Zadania do wykonania:
- 1) Streść w dwóch zdaniach tekst o rozbiciu grupy handlującej bronią.
- 2) Zbierz, proszę, wszystkie wiersze zawierające słowo „Vulnerability” i przepisz je.

═══ Fragment tekstu ═══

Policjanci z katowickiego CBŚP rozbili międzynarodową grupę przestępczą handlującą bronią. Sukces był możliwy dzięki współpracy z policjantami Słowacji, Niemiec i Holandii. Zabezpieczono 340 sztuk broni. Według ustaleń funkcjonariuszy CBŚP, przemytnicy mogli wprowadzić na rynek 1,5 tys. egzemplarzy broni palnej różnego rodzaju. Teraz grozi im do 10 lat więzienia.
Kilkanaście osób liczyła grupa przestępcza, przerabiająca kupowaną legalnie na Słowacji broń na palną, sprzedawaną potem w Holandii. CBŚP przejęło ponad 340 szt. broni, m.in. odpowiedniki karabinków AK-47; szacuje, że grupa kupiła łącznie 1,5 tys. szt. broni.
O wynikach prowadzonego w ciągu ostatnich dwóch lat śledztwa poinformowali podczas piątkowej konferencji prasowej w Katowicach przedstawiciele Centralnego Biura Śledczego Policji i nadzorującej śledztwo Prokuratury Krajowej.
Jak wynika z ustaleń śledztwa, grupa, której liderem był zatrzymany we wrześniu 2016 r. Piotr W., inwestowała środki pochodzące z innej przestępczej działalności (m.in. handlu narkotykami i wprowadzania do obrotu fałszywych pieniędzy) w legalne na Słowacji zakupy broni pozbawionej cech użytkowych - sprzedawanej tam jako sygnałowa i ćwiczebna.

═══ Dane do ćwiczenia ═══

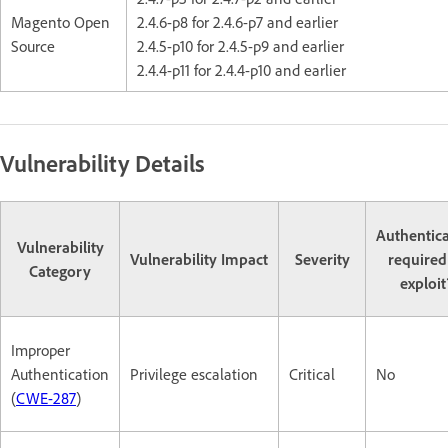
Magento Open
2.4.6-p8 for 2.4.6-p7 and earlier
Source
2.4.5-p10 for 2.4.5-p9 and earlier
2.4.4-p11 for 2.4.4-p10 and earlier
Vulnerability Details
Authentic
Vulnerability
Vulnerability Impact
Severity
required
Category
exploit
Improper
Authentication
Privilege escalation
Critical
No
(
CWE-287
)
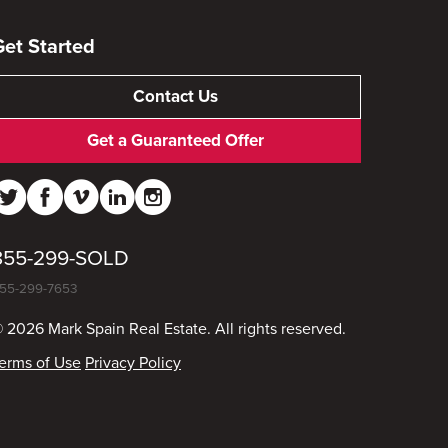
Get Started
Contact Us
Get a Guaranteed Offer
855-299-SOLD
55-299-7653
 2026 Mark Spain Real Estate. All rights reserved.
erms of Use
Privacy Policy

═══

Odpowiedzi pisemne:
- 1) Policjanci z katowickiego CBŚP we współpracy z policjantami Słowacji, Niemiec i Holandii rozbili kilkunastoosobową międzynarodową grupę przestępczą, która przerabiała kupowaną legalnie na Słowacji broń na palną i sprzedawała ją w Holandii. Zabezpieczono ponad 340 sztuk broni, m.in. odpowiedniki karabinków AK-47, a według śledczych grupa kupiła łącznie 1,5 tys. sztuk broni, za co jej członkom grozi do 10 lat więzienia.

- 2)
Vulnerability Details
Vulnerability
Vulnerability Impact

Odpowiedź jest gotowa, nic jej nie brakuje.